**Text excerpt**
Tom K. answered • 04/25/21
Knowledgeable and Friendly Math and Statistics Tutor
Just to make the math a little easier, consider the points on the ellipse to be (cos theta, √3 sin theta)
Then, we minimize their distance squared from (-1, 0) - incidentally, a point on the ellipse, is
(cos theta - -1)^2 + (√3 sin theta)^2 =
cos^2 theta + 2 cos theta + 1 + 3 sin^2 theta = (substituting sin^2 theta + cos^2 theta = 1)
2 + 2 cos theta + 2 sin^2 theta
The derivative is
-2 sin theta + 4 sin theta cos theta =
-2 sin theta (2 cos theta - 1)

**Raw data**
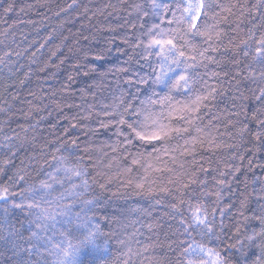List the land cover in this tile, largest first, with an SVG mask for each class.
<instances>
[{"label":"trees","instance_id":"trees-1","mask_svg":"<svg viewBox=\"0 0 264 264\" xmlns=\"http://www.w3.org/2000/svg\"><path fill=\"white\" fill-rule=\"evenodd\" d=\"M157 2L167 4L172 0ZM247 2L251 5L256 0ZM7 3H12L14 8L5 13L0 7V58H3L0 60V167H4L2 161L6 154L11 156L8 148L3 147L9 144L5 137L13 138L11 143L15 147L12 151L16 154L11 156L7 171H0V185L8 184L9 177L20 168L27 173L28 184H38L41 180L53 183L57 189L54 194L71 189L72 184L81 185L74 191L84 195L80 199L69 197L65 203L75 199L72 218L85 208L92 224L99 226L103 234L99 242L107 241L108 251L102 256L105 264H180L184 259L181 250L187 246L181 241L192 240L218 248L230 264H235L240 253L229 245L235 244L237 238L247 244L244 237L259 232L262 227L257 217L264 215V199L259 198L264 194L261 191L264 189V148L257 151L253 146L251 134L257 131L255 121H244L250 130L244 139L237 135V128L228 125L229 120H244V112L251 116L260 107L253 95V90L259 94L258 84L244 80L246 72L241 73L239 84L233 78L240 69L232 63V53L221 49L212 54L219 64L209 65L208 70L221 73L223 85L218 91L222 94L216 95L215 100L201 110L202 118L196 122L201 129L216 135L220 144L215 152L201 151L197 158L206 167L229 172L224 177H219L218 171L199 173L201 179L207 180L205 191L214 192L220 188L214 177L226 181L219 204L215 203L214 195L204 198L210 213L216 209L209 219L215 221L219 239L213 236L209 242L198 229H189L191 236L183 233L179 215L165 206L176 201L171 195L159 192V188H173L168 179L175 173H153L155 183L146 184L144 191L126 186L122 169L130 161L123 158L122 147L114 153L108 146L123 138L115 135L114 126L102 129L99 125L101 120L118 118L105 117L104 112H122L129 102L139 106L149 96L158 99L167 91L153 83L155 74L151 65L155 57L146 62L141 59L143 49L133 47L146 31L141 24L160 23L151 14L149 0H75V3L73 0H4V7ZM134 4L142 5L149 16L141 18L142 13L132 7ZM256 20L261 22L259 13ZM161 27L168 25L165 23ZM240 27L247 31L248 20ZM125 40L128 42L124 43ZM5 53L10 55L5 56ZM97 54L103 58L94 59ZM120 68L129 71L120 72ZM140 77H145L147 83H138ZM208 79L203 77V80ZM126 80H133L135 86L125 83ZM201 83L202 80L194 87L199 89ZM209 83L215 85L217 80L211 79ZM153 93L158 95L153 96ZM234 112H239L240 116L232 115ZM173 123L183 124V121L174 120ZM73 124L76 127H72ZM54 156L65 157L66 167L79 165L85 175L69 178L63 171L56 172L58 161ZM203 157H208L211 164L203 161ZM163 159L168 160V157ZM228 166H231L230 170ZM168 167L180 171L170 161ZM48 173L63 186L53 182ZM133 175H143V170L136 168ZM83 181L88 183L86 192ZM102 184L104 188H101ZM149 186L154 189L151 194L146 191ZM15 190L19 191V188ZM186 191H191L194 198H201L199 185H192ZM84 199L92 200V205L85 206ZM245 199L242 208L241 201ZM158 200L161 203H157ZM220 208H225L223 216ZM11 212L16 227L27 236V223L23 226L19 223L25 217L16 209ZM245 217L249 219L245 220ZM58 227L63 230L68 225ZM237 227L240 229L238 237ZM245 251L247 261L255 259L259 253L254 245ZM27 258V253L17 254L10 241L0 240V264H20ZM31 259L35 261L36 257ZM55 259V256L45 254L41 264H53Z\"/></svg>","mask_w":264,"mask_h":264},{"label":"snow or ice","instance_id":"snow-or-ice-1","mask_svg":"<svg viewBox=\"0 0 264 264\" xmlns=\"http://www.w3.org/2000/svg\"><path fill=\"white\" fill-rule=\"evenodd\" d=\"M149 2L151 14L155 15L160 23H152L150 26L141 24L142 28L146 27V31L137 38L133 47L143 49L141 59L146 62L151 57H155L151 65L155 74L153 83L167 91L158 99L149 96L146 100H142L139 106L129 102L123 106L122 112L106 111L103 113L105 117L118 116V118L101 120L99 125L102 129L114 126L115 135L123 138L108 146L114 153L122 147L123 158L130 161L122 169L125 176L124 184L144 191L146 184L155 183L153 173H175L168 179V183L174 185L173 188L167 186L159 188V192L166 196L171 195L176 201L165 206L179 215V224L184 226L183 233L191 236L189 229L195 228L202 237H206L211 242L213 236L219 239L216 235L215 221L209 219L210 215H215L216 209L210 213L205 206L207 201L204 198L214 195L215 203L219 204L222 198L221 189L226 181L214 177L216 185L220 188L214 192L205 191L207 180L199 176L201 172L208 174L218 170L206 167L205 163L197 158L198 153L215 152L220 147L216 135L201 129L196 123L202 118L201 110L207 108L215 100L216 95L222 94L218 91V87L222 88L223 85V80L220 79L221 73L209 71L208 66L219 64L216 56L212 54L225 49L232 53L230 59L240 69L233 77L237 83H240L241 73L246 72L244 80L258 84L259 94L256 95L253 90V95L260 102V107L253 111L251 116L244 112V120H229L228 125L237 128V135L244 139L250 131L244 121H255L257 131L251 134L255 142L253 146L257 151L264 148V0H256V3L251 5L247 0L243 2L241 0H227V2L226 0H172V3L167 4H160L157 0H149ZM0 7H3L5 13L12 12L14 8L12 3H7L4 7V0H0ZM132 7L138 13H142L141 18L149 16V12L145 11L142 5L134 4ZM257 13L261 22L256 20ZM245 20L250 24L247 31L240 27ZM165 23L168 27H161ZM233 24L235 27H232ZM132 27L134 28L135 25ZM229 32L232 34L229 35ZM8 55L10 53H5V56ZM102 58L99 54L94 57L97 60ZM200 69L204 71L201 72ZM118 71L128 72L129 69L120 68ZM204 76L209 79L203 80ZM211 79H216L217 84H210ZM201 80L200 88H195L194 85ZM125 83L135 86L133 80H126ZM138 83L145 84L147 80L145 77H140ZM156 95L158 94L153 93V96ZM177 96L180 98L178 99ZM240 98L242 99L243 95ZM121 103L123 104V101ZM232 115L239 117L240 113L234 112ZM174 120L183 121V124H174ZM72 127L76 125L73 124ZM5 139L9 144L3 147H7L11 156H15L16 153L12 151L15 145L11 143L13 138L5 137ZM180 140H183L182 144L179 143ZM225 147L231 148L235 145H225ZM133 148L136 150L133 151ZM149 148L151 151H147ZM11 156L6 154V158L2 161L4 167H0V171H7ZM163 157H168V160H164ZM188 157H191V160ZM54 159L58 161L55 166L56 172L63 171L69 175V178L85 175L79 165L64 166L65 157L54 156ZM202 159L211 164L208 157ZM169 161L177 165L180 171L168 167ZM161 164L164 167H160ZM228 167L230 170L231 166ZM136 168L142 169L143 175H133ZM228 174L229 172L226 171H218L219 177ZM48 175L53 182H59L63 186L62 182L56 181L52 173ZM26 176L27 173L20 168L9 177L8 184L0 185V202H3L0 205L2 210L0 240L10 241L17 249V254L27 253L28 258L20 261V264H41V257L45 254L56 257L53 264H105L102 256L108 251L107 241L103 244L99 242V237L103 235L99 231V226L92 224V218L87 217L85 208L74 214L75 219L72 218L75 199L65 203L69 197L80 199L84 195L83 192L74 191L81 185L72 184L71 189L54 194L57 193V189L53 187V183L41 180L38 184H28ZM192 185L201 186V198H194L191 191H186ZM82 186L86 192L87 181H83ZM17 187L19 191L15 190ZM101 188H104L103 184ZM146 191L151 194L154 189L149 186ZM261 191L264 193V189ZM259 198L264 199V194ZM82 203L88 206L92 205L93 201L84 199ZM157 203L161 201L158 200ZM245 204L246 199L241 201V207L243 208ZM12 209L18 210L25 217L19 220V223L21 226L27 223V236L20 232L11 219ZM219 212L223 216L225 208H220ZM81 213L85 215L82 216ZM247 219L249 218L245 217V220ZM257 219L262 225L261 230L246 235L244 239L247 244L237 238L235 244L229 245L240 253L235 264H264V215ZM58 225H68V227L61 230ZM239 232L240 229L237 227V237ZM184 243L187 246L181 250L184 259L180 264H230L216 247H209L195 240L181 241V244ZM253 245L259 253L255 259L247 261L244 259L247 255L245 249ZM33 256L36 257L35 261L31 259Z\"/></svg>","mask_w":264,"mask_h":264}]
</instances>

**Exercise tasks**
[1] Please output the ellipse answer from "Then, we minimize" to "cos theta - 1)".
[2] Carry the ellipse answer forward from its final line.
The data on this page comes from an unrelated source.

**Outputs**
[1]
Then, we minimize their distance squared from (-1, 0) - incidentally, a point on the ellipse, is
(cos theta - -1)^2 + (√3 sin theta)^2 =
cos^2 theta + 2 cos theta + 1 + 3 sin^2 theta = (substituting sin^2 theta + cos^2 theta = 1)
2 + 2 cos theta + 2 sin^2 theta
The derivative is
-2 sin theta + 4 sin theta cos theta =
-2 sin theta (2 cos theta - 1)

[2]
This equals 0 at sin theta = 0 or cos theta = 1/2, which gives us values of 0°, 180°, 60°, 300°
If we rewrite the first derivative as - 2 sin theta + 2 sin 2 theta, the second derivative is
-2 cos theta + 4 cos 2 theta
At 0°, 180°, 60°, 300°, we get
2, 6, -3, -3
Thus, we have relative minima at 0°, 180° and relative maxima at 60°, 300°
Clearly, given the nature of the function, the global minima and maxima will be among these four locations.
Also, clearly, 180° is the global minimum, as it is at the actual point. 60° and 300° gives the same value of the distance squared, so they will each be maxima.
(cos theta, √3 sin theta) at 60°, 300° is (1/2, 3/2) and (1/2, -3/2)